INSTRUCTIONS FOR THE TASK:
Reproduce word for word the part of the batch scraping page below from "Skip to main" to "the requests field.".

TEXT BLOCK:
§ §

Skip to main content
Use Batch Scraping to submit up to 10,000 URLs in a single API call. This is useful when you need to extract the same type of data from a large number of pages — for example, scraping product pages or company profiles at scale. Batch Scrape works by sending an array of requests under the requests field.

When to Use Batch Scraping

  • Extracting titles, authors, and publish dates from a list of blog or news article URLs
  • Running aiExtractRules across a set of company websites to collect structured data like founding year, services, and contact info
  • Gathering legal notices or disclaimers from the footer pages of 5,000+ policy URLs

Submit a Batch Scrape Job

curl --location 'https://api.hasdata.com/scrape/batch/web' \
--header 'Content-Type: application/json' \
--header 'x-api-key: <your-api-key>' \
--data '{
  "requests": [
    {
      "url": "https://hasdata.com",
      "outputFormat": ["text", "html"],
      "aiExtractRules": {
        "company": { "type": "string" },
        "email": { "type": "string" },
        "yearFounded": { "type": "number" },
        "isHiring": { "type": "boolean" }
      }
    },
    {
      "url": "https://example.com",
      "outputFormat": ["text", "html"],
      "aiExtractRules": {
        "company": { "type": "string" },
        "email": { "type": "string" },
        "yearFounded": { "type": "number" },
        "isHiring": { "type": "boolean" }
      }
    },
  ]
}'

Response

{
  "jobId": "9a35f32e-4f9c-4d49-9c6e-7c4de4a091e0",
  "status": "ok"
}
This means the batch job was accepted and is being processed asynchronously.

Get Job Status & Results

To check the status of your batch job:
curl --request GET \
  --url 'https://api.hasdata.com/scrape/batch/web/9a35f32e-4f9c-4d49-9c6e-7c4de4a091e0' \
  --header 'x-api-key: <your-api-key>'
To retrieve results once ready (supports pagination):
curl --request GET \
  --url 'https://api.hasdata.com/scrape/batch/web/9a35f32e-4f9c-4d49-9c6e-7c4de4a091e0/results?page=1&limit=100' \
  --header 'x-api-key: <your-api-key>'

Example Result

{
  "page": 0,
  "limit": 100,
  "total": 2,
  "results": [
    {
      "query": {
        "url": "https://example.com",
        "outputFormat": [
          "text",
          "html"
        ],
        "aiExtractRules": {
          "company": {
            "type": "string"

§ §

AVAILABLE DATA:
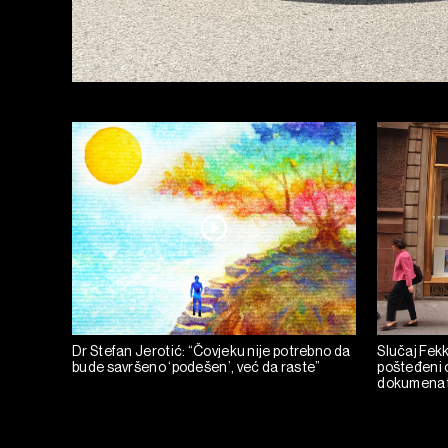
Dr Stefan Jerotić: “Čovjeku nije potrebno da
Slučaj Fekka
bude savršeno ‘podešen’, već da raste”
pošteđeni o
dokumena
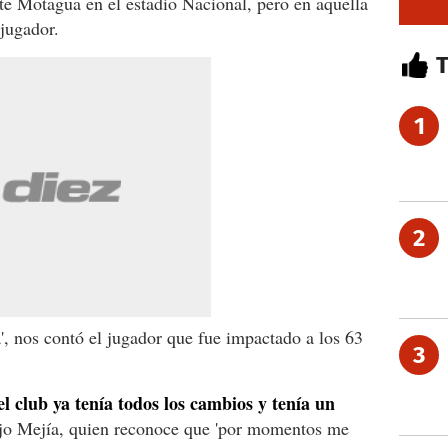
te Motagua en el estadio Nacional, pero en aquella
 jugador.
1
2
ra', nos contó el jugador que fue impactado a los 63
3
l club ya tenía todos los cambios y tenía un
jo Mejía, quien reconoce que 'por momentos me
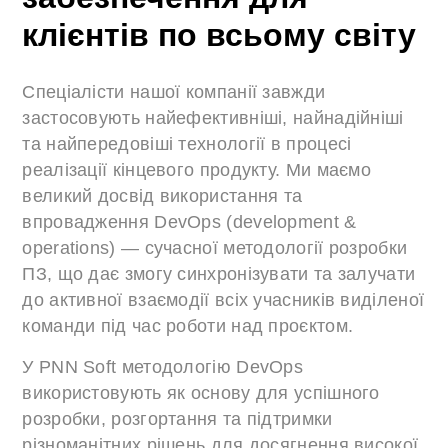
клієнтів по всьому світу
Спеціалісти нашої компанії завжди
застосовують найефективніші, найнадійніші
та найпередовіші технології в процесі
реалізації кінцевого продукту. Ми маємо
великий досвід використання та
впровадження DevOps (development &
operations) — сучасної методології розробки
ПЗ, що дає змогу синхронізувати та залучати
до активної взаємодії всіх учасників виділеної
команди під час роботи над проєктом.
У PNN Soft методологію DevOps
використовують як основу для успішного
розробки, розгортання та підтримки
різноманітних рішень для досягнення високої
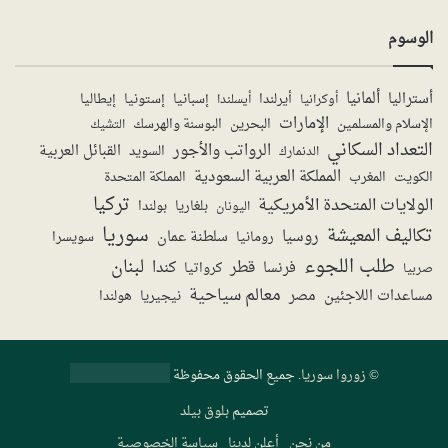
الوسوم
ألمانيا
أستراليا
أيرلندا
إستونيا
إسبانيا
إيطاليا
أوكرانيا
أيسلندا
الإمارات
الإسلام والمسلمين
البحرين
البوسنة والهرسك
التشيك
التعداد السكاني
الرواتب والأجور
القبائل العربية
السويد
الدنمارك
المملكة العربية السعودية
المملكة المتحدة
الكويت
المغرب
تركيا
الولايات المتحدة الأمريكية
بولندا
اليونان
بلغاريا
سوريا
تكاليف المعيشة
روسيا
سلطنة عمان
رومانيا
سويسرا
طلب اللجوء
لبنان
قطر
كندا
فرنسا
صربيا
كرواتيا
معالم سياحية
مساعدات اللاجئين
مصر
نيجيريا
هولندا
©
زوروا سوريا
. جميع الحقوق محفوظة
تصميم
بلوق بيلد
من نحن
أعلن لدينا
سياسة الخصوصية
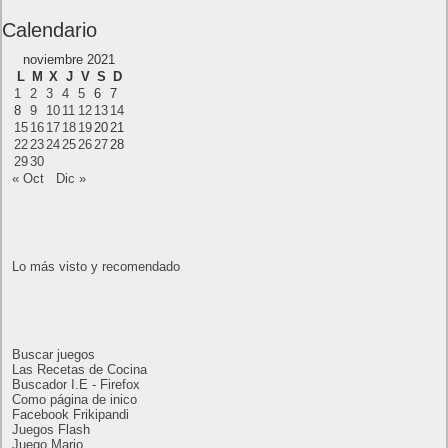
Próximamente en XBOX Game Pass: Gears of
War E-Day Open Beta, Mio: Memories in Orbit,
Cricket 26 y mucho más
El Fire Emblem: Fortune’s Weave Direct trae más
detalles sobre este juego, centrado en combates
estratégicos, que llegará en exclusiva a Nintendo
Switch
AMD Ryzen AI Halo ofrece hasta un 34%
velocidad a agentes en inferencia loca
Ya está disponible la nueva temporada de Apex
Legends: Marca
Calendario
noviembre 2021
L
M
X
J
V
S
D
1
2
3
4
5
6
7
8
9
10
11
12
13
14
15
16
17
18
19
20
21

§ §

SOLUTION FOR THIS EXERCISE:
Skip to main content
Use Batch Scraping to submit up to 10,000 URLs in a single API call. This is useful when you need to extract the same type of data from a large number of pages — for example, scraping product pages or company profiles at scale. Batch Scrape works by sending an array of requests under the requests field.